This fantastical story may seem far fetched. It may be true that famous WW2 fighter panels are suddenly worth a lot of money. Let’s get together and knock a few up ! Oh the bits and pieces we walked past in our yesterdays or stupidly gave away for just a smile and a doughnut ! I’m going to knock a few famous WW2 fighter panels up, once I have worked out how to check for ethanol in fuel.
Something like this but you would need to get your crankshaft (US or UK made?) analyzed for a definite answer. Generally class SAE 33XX, nickel chromium steel alloy, in the case of Merlin, nitrided.
Voice from the past
Letter from pilot familiar with service use of Kestrels indicating careful handling was a key then and probably now. Another thought is that an engine designed for 87 octane fuel running on 100 octane fuel may be exhausting unburnt fuel which acts to keep engine cooler.
Materials
Just looking at the colour of Maxim’s light, the circular retaining band has more copper, probably a higher strength material. Brass was subject to ‘season cracking’ under stress, maybe they chose a more ductile copper rich material for the band. If you are going to the effort of making these lights as authentic reproductions, I would subscribe to build numbers. In aggregate we could probably afford some decent tooling to make decent pieces, including cast glass.
The threaded components require a rotating tool, like modern plastic injection molding of jar lids or soft drink caps. An interesting thing to make. I wonder if the thread is some Jurassic era once off.
Ed1, a pleasure.
Just hand me the keys of your Bulldog and a flagon of Kentucky Whisky and point me to DC !
All the best,
Ed2.
Steve611, if it was a Business Man rather Warbird Enthusiast and it was close to the end of the financial year and the cigar man had a taxable profit for the financial year and was in the business of buying machinery and the machinery was on a ship that sunk then he could claim the loss as a tax deduction, in other words pay less tax than he ought to, and so indirectly recover his cash. Likewise if the machinery arrived and had missing pieces he could quickly sell it at a loss and get his money back via a tax write off, rather than deal with the complication of trying to sell damaged machinery to tyre kickers at ‘fair market value’. All this is theoretical, as in real life this would only be done by the Business Woman, who has now taken over the earth !
For your pleasure, the tax offset comes from consolidated revenue, which is you and you and you. Somebody else had to contribute tax to give the tax offset to the Business Man, otherwise the traffic lights would not work. So in fact you paid for the difference in price ! This is why the Business Man smokes cigars and you roll your own !
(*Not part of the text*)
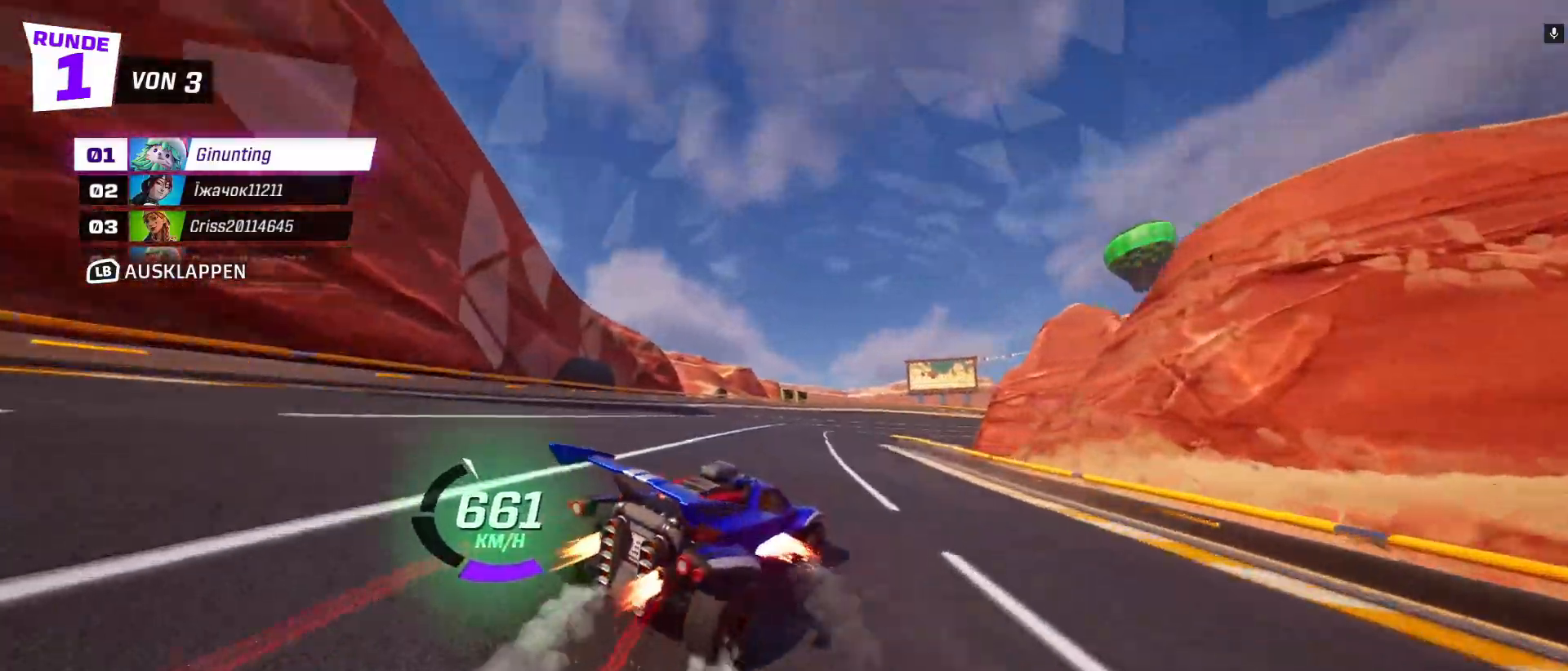
{"buttons": ["R2"], "left_stick": "up-left", "events": [[100, "left_stick", "up-left"]]}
The only good news in this is that the Business Man is often not a good pilot, so tends to crash. I am still waiting for Trump to elbow some pilot out of the way, with a ‘you don’t know how to really drive this son’ !
All this talk of antipodean skullduggery is depressing. I don’t know anything about this story except for being drawn into it the same way as I am drawn into the marital problems of Brad and Angelina on a magazine cover in a supermarket queue. But I must defend fat, sleepy koalas from the raging British Lion with a thorn in its shoe ! If it wasn’t for Park then GB would be tucking into sauerkraut for breakfast ! All this could be amicably settled with a sword fight somewhere, and once somebody’s ear has been cut off, a glass of chartreuse. I trust my tax and conflict resolution advice may be useful.
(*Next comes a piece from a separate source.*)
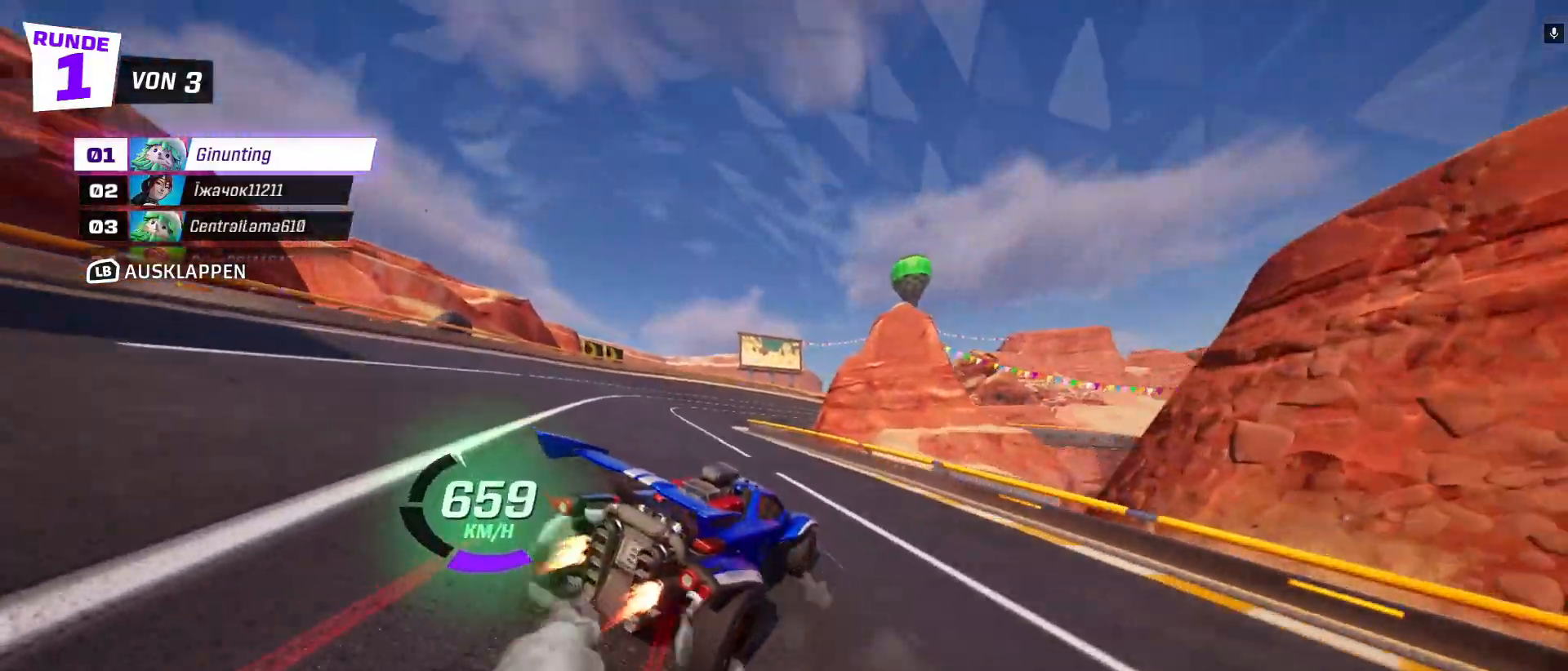
{"buttons": ["R2"], "left_stick": "center", "events": [[183, "left_stick", "center"], [317, "left_stick", "left"], [450, "left_stick", "center"]]}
Catalina bilge pump maybe. I think generic bilge pump, so also maybe Short Bros flying boats…
AGS 935
Here is AGS 935 from the 1930’s. Specified in nickel chromium alloy. I wonder what it was fitted to?
Why-o-why…
Why is knowing what S2 was ‘understood to be back then’ important ?
This is a helix of thoughts growing from the observation of different aircraft designs, the materials of construction used in them, and how wings were engineered.
In simple terms an aircraft is a cross shape, north-south a fuselage, and east-west a wing.
The fuselage is generally one continuous member or structure, while the wing might be a continuous member or structure.
Often the wing is not a continuous structure, but is made of two members joining at the fuselage.
In observing the materials and arrangements of these designs, it is necessary to carry the forces affecting one wing, through the fuselage, to the other wing, for structural integrity.
Many British designs of the piston era had nickel chromium alloy spars, and used nickel chromium fuselage to spar fittings to join to the fuselage. Where the fuselage was a tube based design, they also used nickel chromium cross tubes or bracing wires across the fuselage to effectively tie the wings together as ‘one structure’ reacting to forces in a consistent way. Examples of these designs are Gloster Gladiator, Hurricane, Typhoon and Tiger Moth, using S2 bracing wires.
These metal materials evolved from a foundation of timber, and how it performed in service. Timber is a wonderful material of construction, but it tends to shrink or swell with moisture, and not last. So what is a metal that is ‘timber like’ in performance, but longer lasting and more predictable?
The attributes of nickel chromium alloy are high strength, ductility and elasticity. So a simple focus, today, on high strength, may not be enough to translate the designer’s original intent with material selection and performance. Nothing flexes so much as a wing. It must be strong, and, within limits, elastic.
Jes thinkin’.
Another notebook
Another fitters notebook from 1929-30, dealing with Siskins, Virginias and Wapitis, everybody’s favourites ! They offer a clue as to why the chemical composition of S2 was never given, in that in 1929 the spec could be met by nickel chromium alloy or vanadium alloy, ‘as used in some well know automobiles’. Now vanadium is one of those subjects that you don’t generally come up in conversation at a bus stop. Vanadium could be the name of a heavy metal rock band (but the specific gravity of vanadium is less than iron). If you did have a conversation, say on a first date, or in a jammed elevator, I would venture that a few scoops of vanadium were more expensive than nickel and chromium, and overtly vanadium alloys went the way of the dodo. But S2 lingered on, open ended, while everybody understood this to be NiCr.
There is a precedent for this in T5 tube, which was supposed to be 50T ultimate strength tube, but everybody understood this to mean 45T ult strength in the 1920’s and 30’s. Then T5-3% nickel was brought introduced in the early 30’s to mean 50T, until this was re defined as T50 tube.
For interest, located within the pages of the notebooks, was a pre-weekend leave bollocking on sloppy barracks cleanliness, which shows nothing much has changed in human affairs….
Final boarding call..bearing tender goes out in July.
Another historical reference to S2 being ‘nickle’ chromium alloy, from a pre war RAAF fitters notebook, from ANAM Moorabbin Archives, dealing with Wapitis up to Hudsons, so 1928 – 1939 era.
Nicko, nice. A frosty Coopers Red for you !
7 May the Force be with you.
6 2.23 inches is dimension of glass proud of brass case. All metal is brass except fixing bracket. Fixing bracket is bolted to underside of brass spun case with screws into a rectangular ‘lump’. Lump is brazed to brass case.